A data frame, in an of itself, cannot represent a complex survey. This is because, just by looking at a data frame, R does not know what the sampling weights are, what the strata are, etc. Even if the variables that represent the sampling weights, etc, are part of the data frame, just by looking at the data frame, R does not know which variable represents the weights or other survey design variables. 

You can get a data frame into R in many different ways. If your data is currently in a comma-separated values (CSV) file, you can use `read.csv()`. If it's in a SAS file, you can use a package like `haven` or [importsurvey](https://cdcgov.github.io/importsurvey/). If it's already in R format, use `readRDS()`, and so on.

2) A **survey object** is an object that describes a survey. It tells R what the sampling weights are, what the strata are, and so on. A data frame can be converted into a survey object using the `survey::svydesign()` function; if a survey uses replicate weights, the `survey::svrepdesign()` function should be used.

Generally speaking, you only need to convert a data frame to a survey object once. After it has been converted, you can save it with `saveRDS()` (or similar). In the future, you can load it with `readRDS()`. You do not need to re-convert a data frame to a survey object every time.

## Exercise details
List each R function named in the passage on survey objects, giving each one only once. The collected data plays no part in this exercise.

Collected data
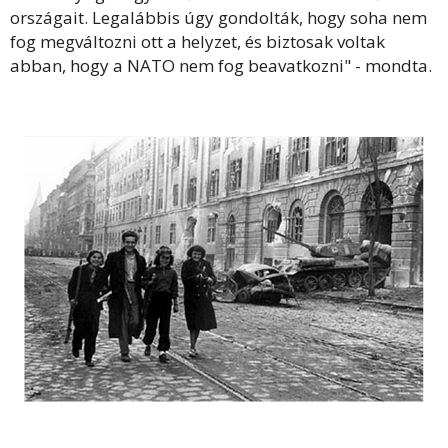
országait. Legalábbis úgy gondolták, hogy soha nem
fog megváltozni ott a helyzet, és biztosak voltak
abban, hogy a NATO nem fog beavatkozni" - mondta.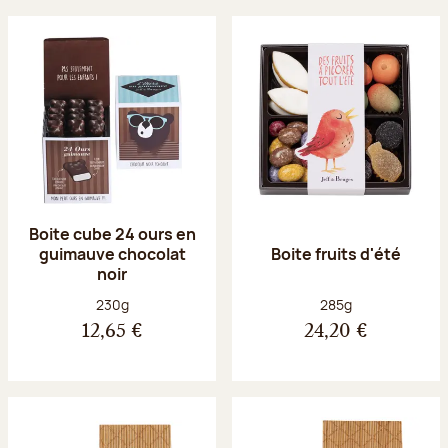
Boite cube 24 ours en
guimauve chocolat
Boite fruits d'été
noir
Poids net :
Poids net :
230g
285g
12,65 €
24,20 €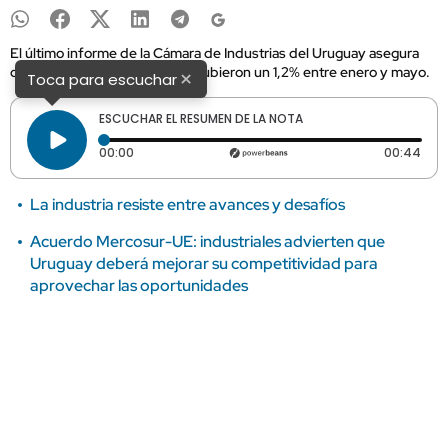
El último informe de la Cámara de Industrias del Uruguay asegura
que las exportaciones núcleo subieron un 1,2% entre enero y mayo.
×
Toca para escuchar
ESCUCHAR EL RESUMEN DE LA NOTA
Tiempo transcurrido: 0 segundos
Dura
00:00
00:44
La industria resiste entre avances y desafíos
Acuerdo Mercosur-UE: industriales advierten que
Uruguay deberá mejorar su competitividad para
aprovechar las oportunidades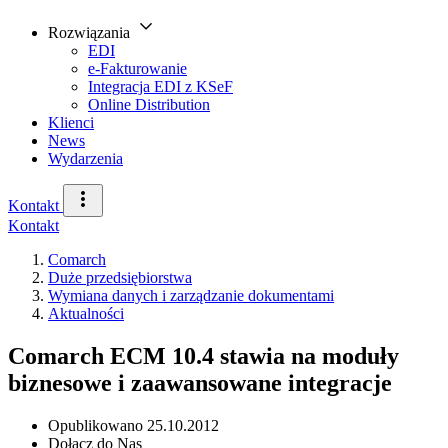
Rozwiązania
EDI
e-Fakturowanie
Integracja EDI z KSeF
Online Distribution
Klienci
News
Wydarzenia
Kontakt
Kontakt
Comarch
Duże przedsiębiorstwa
Wymiana danych i zarządzanie dokumentami
Aktualności
Comarch ECM 10.4 stawia na moduły
biznesowe i zaawansowane integracje
Opublikowano
25.10.2012
Dołącz do Nas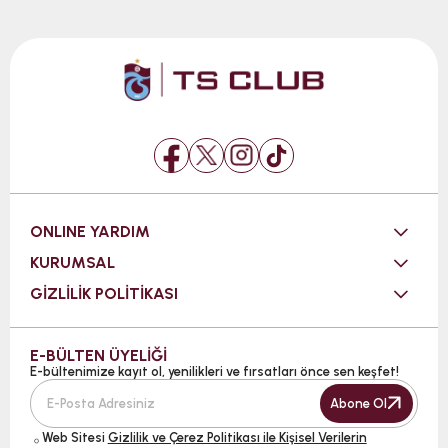
ONLINE YARDIM
KURUMSAL
GİZLİLİK POLİTİKASI
E-BÜLTEN ÜYELİĞİ
E-bültenimize kayıt ol, yenilikleri ve fırsatları önce sen keşfet!
Abone Ol
Web Sitesi
Gizlilik ve Çerez Politikası ile Kişisel Verilerin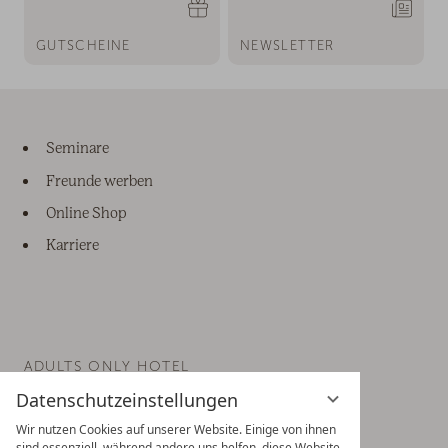
GUTSCHEINE
NEWSLETTER
Seminare
Freunde werben
Online Shop
Karriere
ADULTS ONLY HOTEL
DAS KRONTHALER
Datenschutzeinstellungen
Wir nutzen Cookies auf unserer Website. Einige von ihnen
sind essenziell, während andere uns helfen, diese Website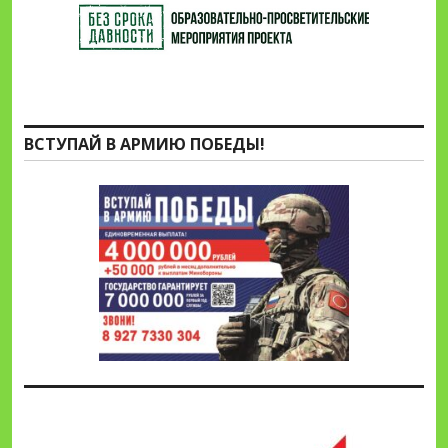
ВСТУПАЙ В АРМИЮ ПОБЕДЫ!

## Answer for the task
- read.csv()
- readRDS()
- survey::svydesign()
- survey::svrepdesign()
- saveRDS()